> **PROMPT**
What you output must match the entries exactly, apart from the pictures, which are left out.

Revision tracking records
▼
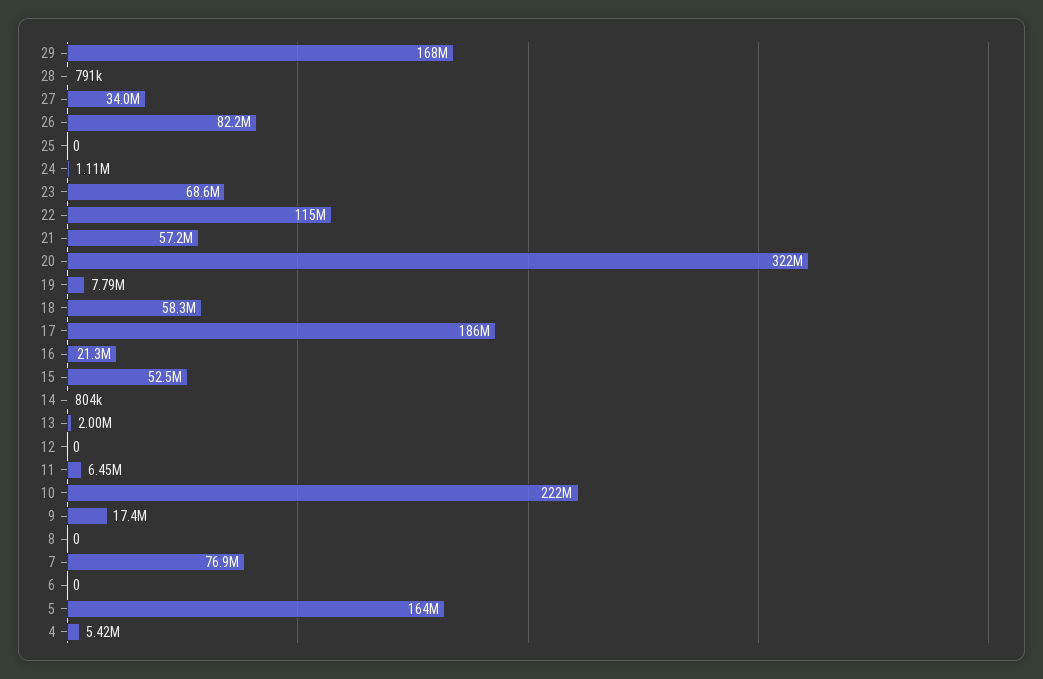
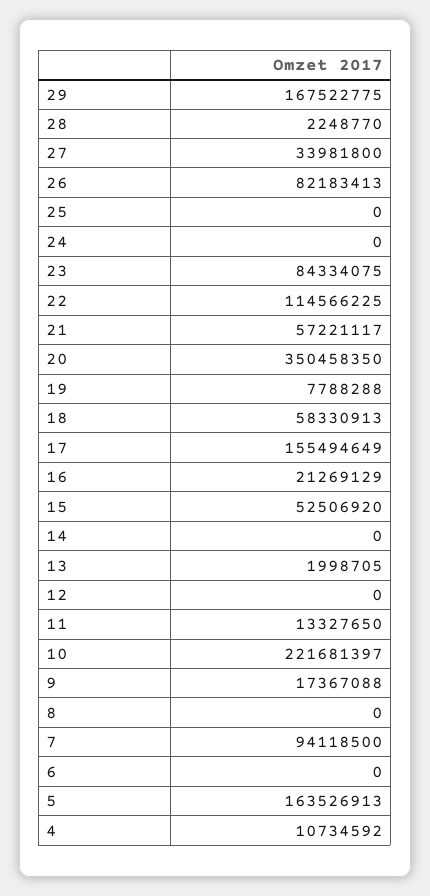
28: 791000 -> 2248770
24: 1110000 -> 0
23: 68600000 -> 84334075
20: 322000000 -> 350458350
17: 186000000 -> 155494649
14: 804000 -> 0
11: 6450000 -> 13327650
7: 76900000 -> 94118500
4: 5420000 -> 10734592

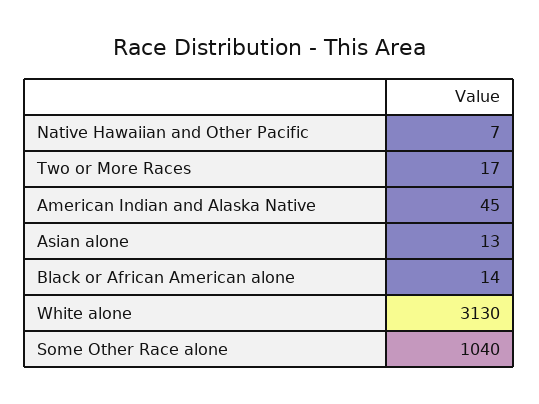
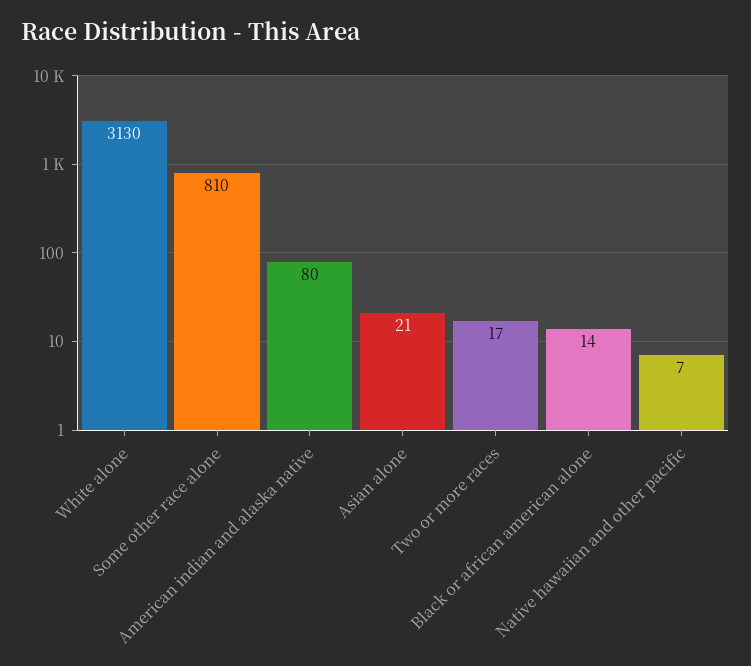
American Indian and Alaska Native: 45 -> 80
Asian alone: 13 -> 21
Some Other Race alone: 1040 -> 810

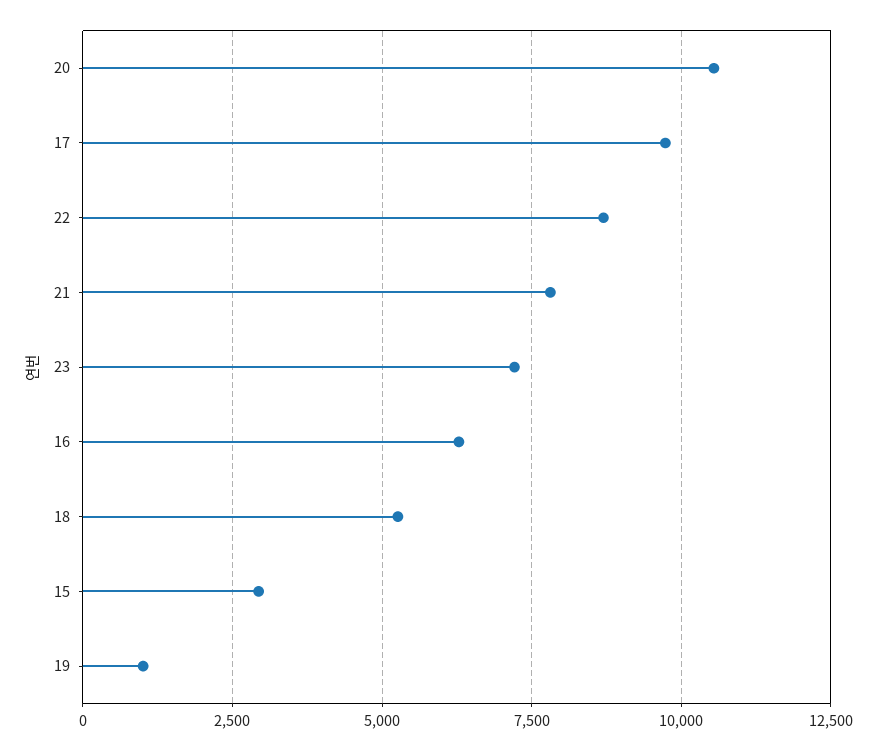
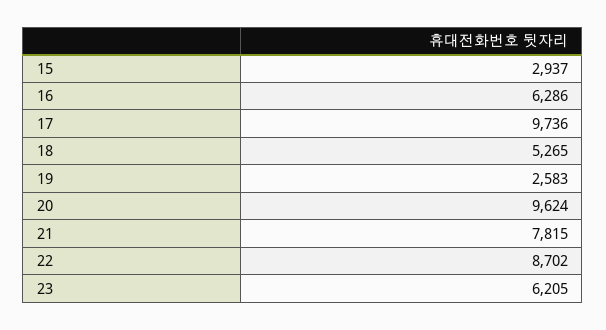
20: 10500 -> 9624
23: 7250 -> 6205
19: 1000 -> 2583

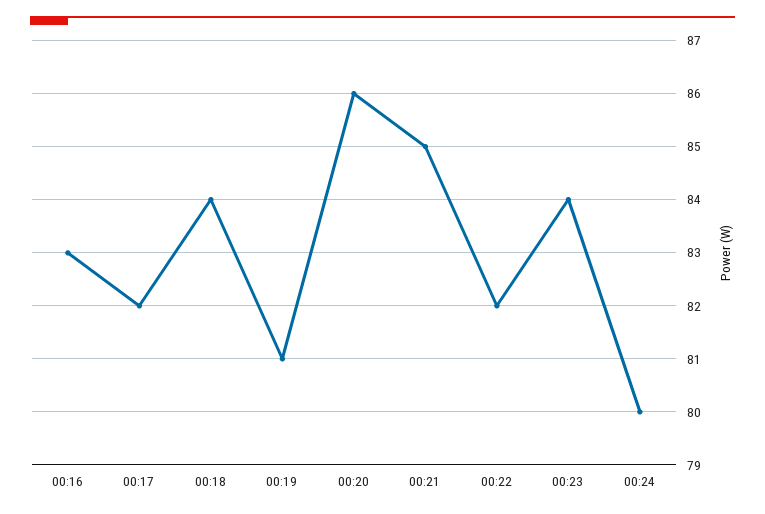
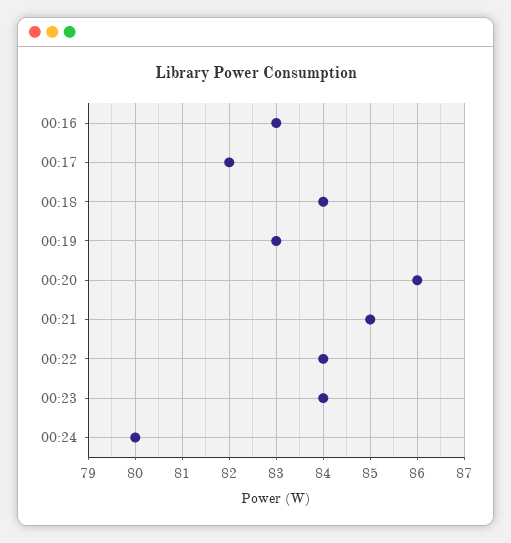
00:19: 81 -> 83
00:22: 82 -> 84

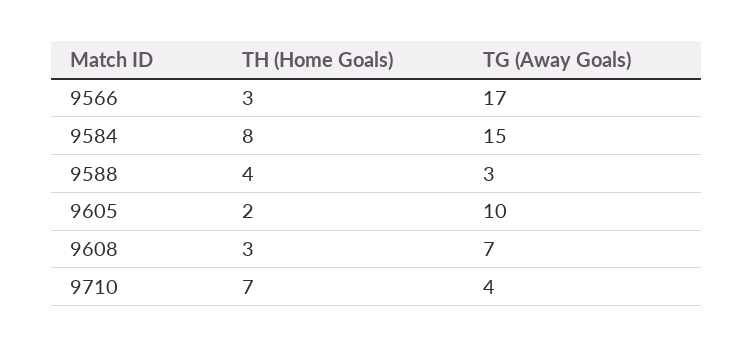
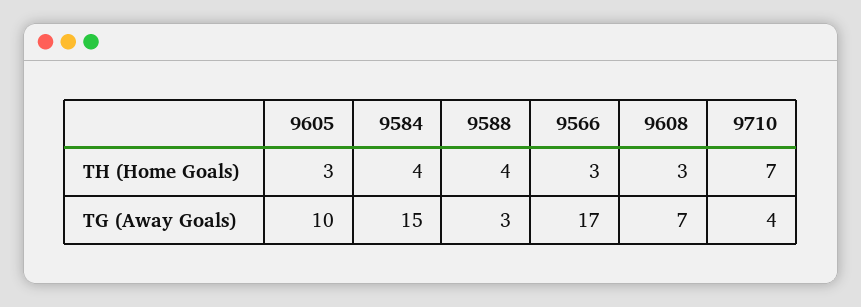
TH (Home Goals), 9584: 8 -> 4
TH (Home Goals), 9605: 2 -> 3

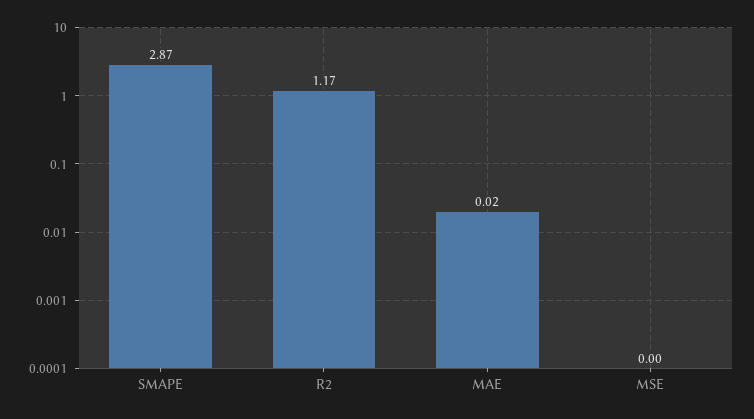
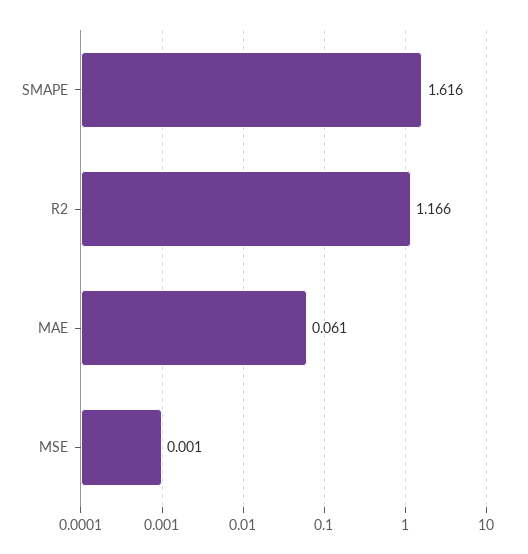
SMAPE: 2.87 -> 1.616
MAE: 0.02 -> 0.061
▲
> **FINAL ANSWER**
28: 791000 -> 2248770
24: 1110000 -> 0
23: 68600000 -> 84334075
20: 322000000 -> 350458350
17: 186000000 -> 155494649
14: 804000 -> 0
11: 6450000 -> 13327650
7: 76900000 -> 94118500
4: 5420000 -> 10734592

American Indian and Alaska Native: 45 -> 80
Asian alone: 13 -> 21
Some Other Race alone: 1040 -> 810

20: 10500 -> 9624
23: 7250 -> 6205
19: 1000 -> 2583

00:19: 81 -> 83
00:22: 82 -> 84

TH (Home Goals), 9584: 8 -> 4
TH (Home Goals), 9605: 2 -> 3

SMAPE: 2.87 -> 1.616
MAE: 0.02 -> 0.061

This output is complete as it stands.